Chang Deh-Ming, Lan Joung-Liang, Lin Hsiao-Yi, Luo Shue-Fen
Tri-Service General Hospital, National Defense Medical Center, Taipei, Taiwan, Republic of China.
Arthritis Rheum. 2002 Nov;46(11):2924-7. doi: 10.1002/art.10615.
To evaluate the efficacy and tolerability of dehydroepiandrosterone (DHEA) at a dosage of 200 mg/day in adult women with active systemic lupus erythematosus (SLE).
In a multicenter randomized, double-blind, placebo-controlled trial, 120 adult women with active SLE received oral DHEA (200 mg/day; n = 61) or placebo (n = 59) for 24 weeks. The primary end point was the mean change from baseline in the Systemic Lupus Activity Measure (SLAM) score at 24 weeks of therapy. Secondary end points included time to first flare, change in SLE Disease Activity Index (SLEDAI) score, and physician's and patient's global assessment scores at week 24.
The two groups were well balanced for baseline characteristics. Mean reductions in SLAM scores from baseline were similar and were not statistically significantly different between treatment groups (DHEA -2.6 +/- 3.4 versus placebo -2.0 +/- 3.8, mean +/- SD). The number of patients with flares was decreased by 16% in the DHEA group (18.3% of DHEA-treated patients versus 33.9% of placebo-treated patients; P = 0.044, based on time to first flare). The mean change in the patient's global assessment was statistically significant between the two groups (DHEA -5.5 versus placebo 5.4; P = 0.005). The number of patients with serious adverse events, most of which were related to SLE flare, was significantly lower in DHEA-treated patients compared with placebo-treated patients (P = 0.010). Expected hormonal effects, including increased testosterone levels and increased incidence of acne, were observed. No life-threatening reactions or serious safety issues were identified during this study.

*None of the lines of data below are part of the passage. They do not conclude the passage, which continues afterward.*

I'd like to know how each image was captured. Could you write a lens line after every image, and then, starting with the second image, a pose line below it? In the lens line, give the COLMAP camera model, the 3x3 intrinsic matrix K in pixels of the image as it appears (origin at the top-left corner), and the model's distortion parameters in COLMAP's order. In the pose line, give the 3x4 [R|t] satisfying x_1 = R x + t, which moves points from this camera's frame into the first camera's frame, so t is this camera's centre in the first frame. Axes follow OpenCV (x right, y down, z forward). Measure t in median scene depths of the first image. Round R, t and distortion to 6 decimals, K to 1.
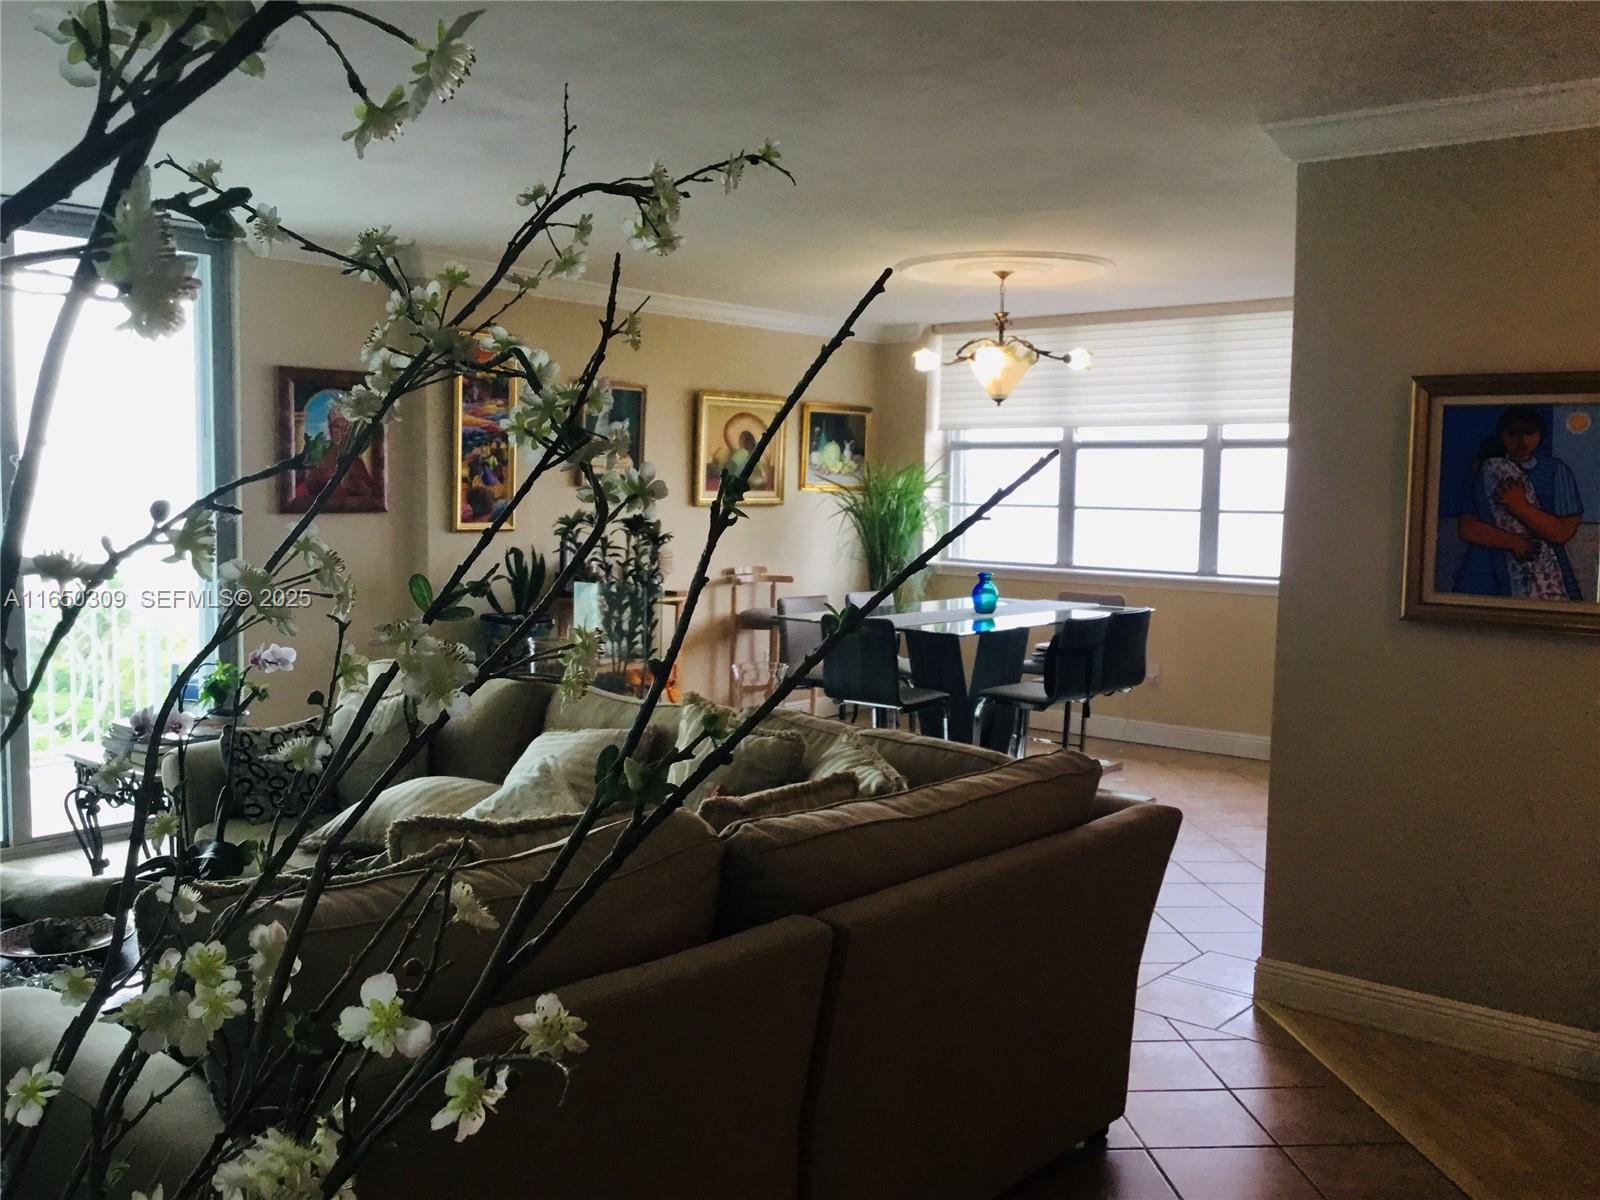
lens RADIAL K [[1436.7, 0, 800.0], [0, 1436.7, 600.0], [0, 0, 1]] dist [0.009267, 0.007592]
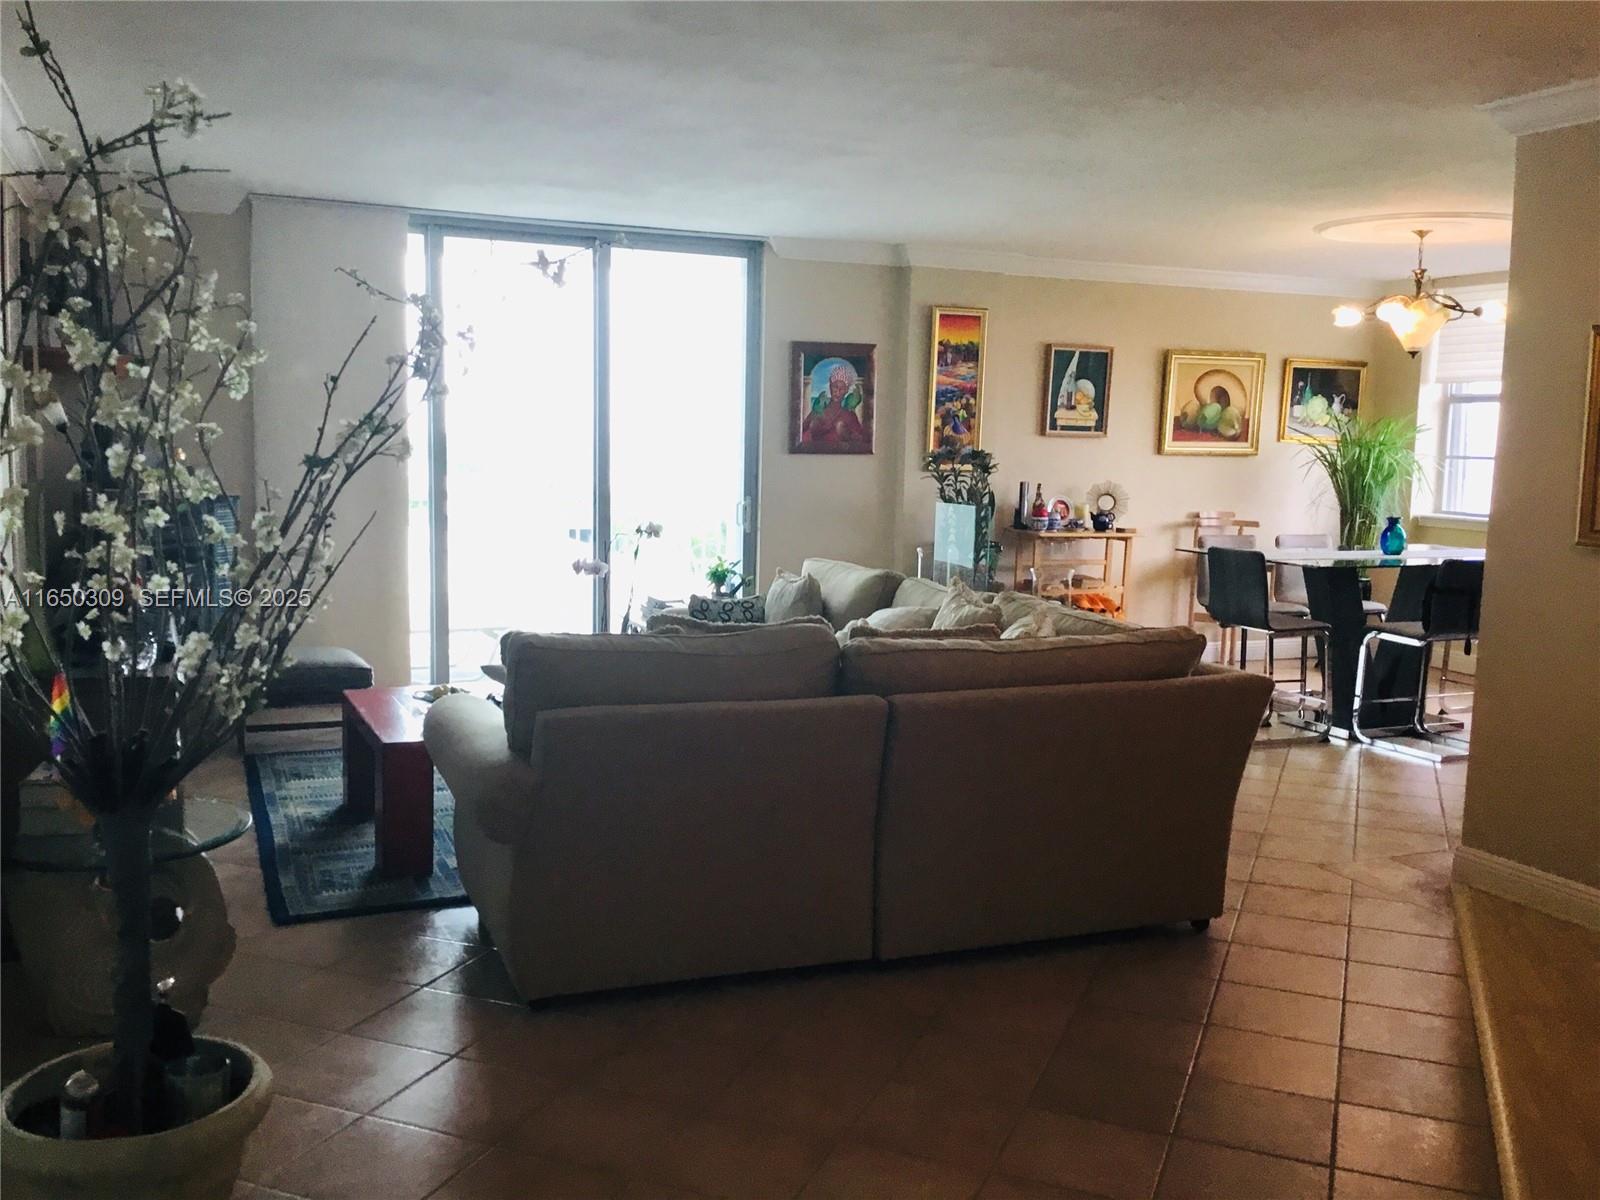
lens RADIAL K [[1404.8, 0, 717.4], [0, 1404.8, 602.7], [0, 0, 1]] dist [-0.011544, -0.010689]
pose [[0.872015, 0.059615, -0.485835, 0.163576], [-0.044660, 0.998106, 0.042315, 0.018733], [0.487437, -0.015202, 0.873026, -0.120480]]
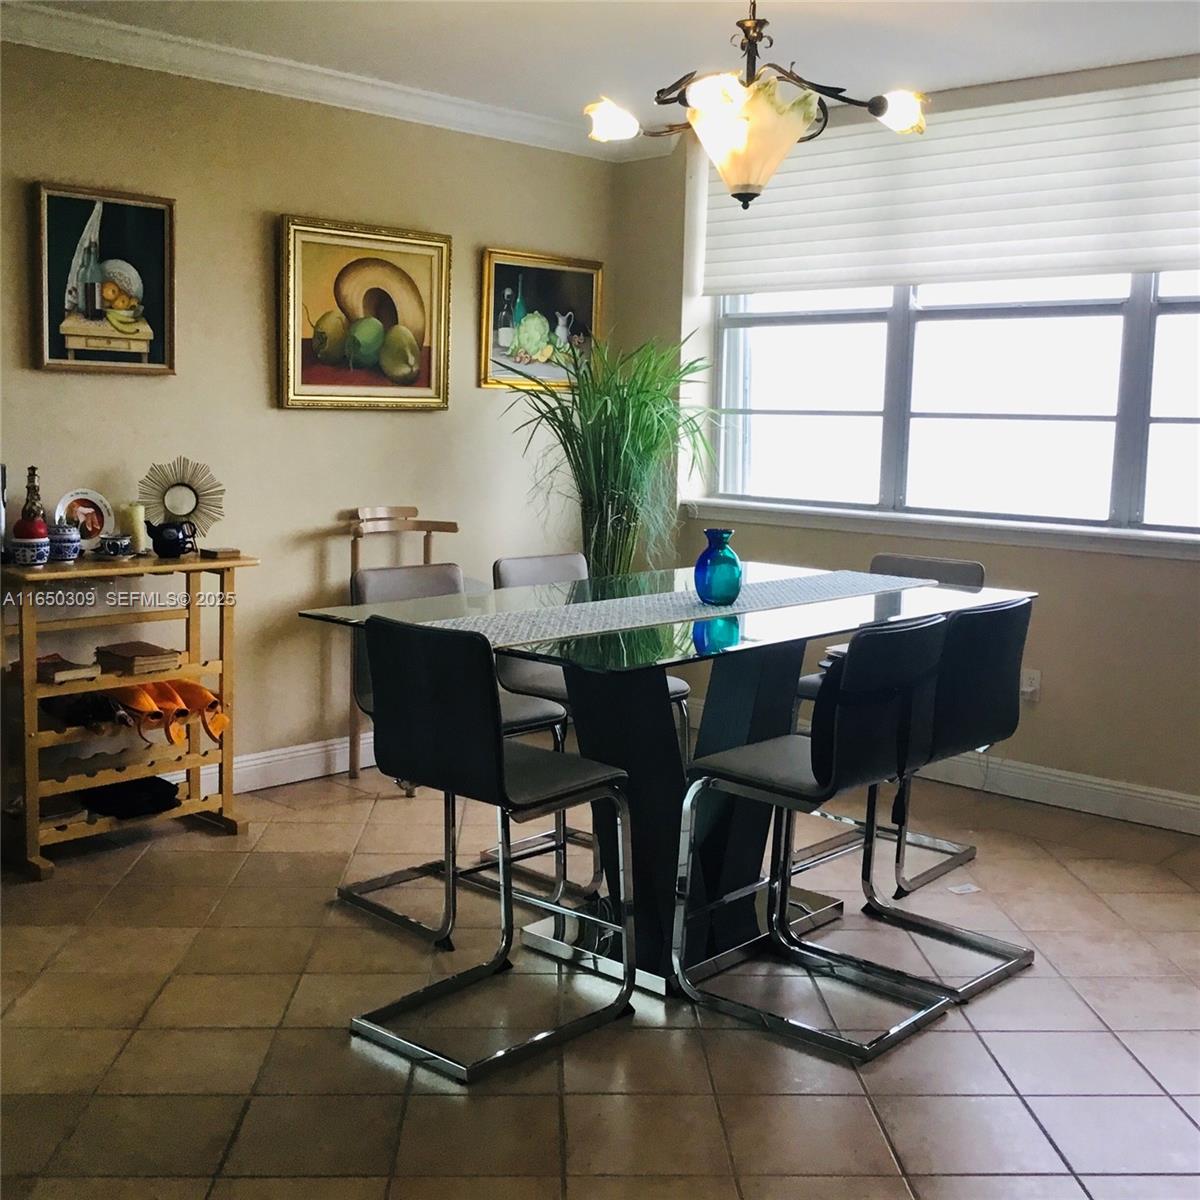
lens RADIAL K [[1479.0, 0, 600.0], [0, 1479.0, 600.0], [0, 0, 1]] dist [0.104712, -0.238185]
pose [[0.999292, 0.007261, -0.036913, 0.086901], [-0.005469, 0.998813, 0.048398, -0.015270], [0.037220, -0.048162, 0.998146, 0.369533]]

The overall results confirm that DHEA treatment was well-tolerated, significantly reduced the number of SLE flares, and improved patient's global assessment of disease activity.
评估每日剂量为200毫克的脱氢表雄酮(DHEA)对患有活动性系统性红斑狼疮(SLE)的成年女性的疗效和耐受性。
在一项多中心随机、双盲、安慰剂对照试验中,120名患有活动性SLE的成年女性接受口服DHEA(200毫克/天;n = 61)或安慰剂(n = 59)治疗24周。主要终点是治疗24周时系统性狼疮活动指标(SLAM)评分相对于基线的平均变化。次要终点包括首次发作时间、SLE疾病活动指数(SLEDAI)评分的变化以及第24周时医生和患者的整体评估评分。
两组的基线特征均衡良好。治疗组之间SLAM评分相对于基线的平均降低相似,且无统计学显著差异(DHEA组为-2.6±3.4,安慰剂组为-2.0±3.8,均值±标准差)。DHEA组发作患者数量减少了16%(接受DHEA治疗的患者中有18.3%发作,而接受安慰剂治疗的患者中有33.9%发作;基于首次发作时间,P = 0.044)。两组之间患者的整体评估平均变化具有统计学显著性(DHEA组为-5.5,安慰剂组为5.4;P = 0.005)。与接受安慰剂治疗的患者相比,接受DHEA治疗的患者中严重不良事件的数量显著更低(大多数严重不良事件与SLE发作相关;P = 0.010)。观察到了预期的激素效应,包括睾酮水平升高和痤疮发病率增加。在本研究期间未发现危及生命的反应或严重安全问题。
总体结果证实,DHEA治疗耐受性良好,显著减少了SLE发作次数,并改善了患者对疾病活动的整体评估。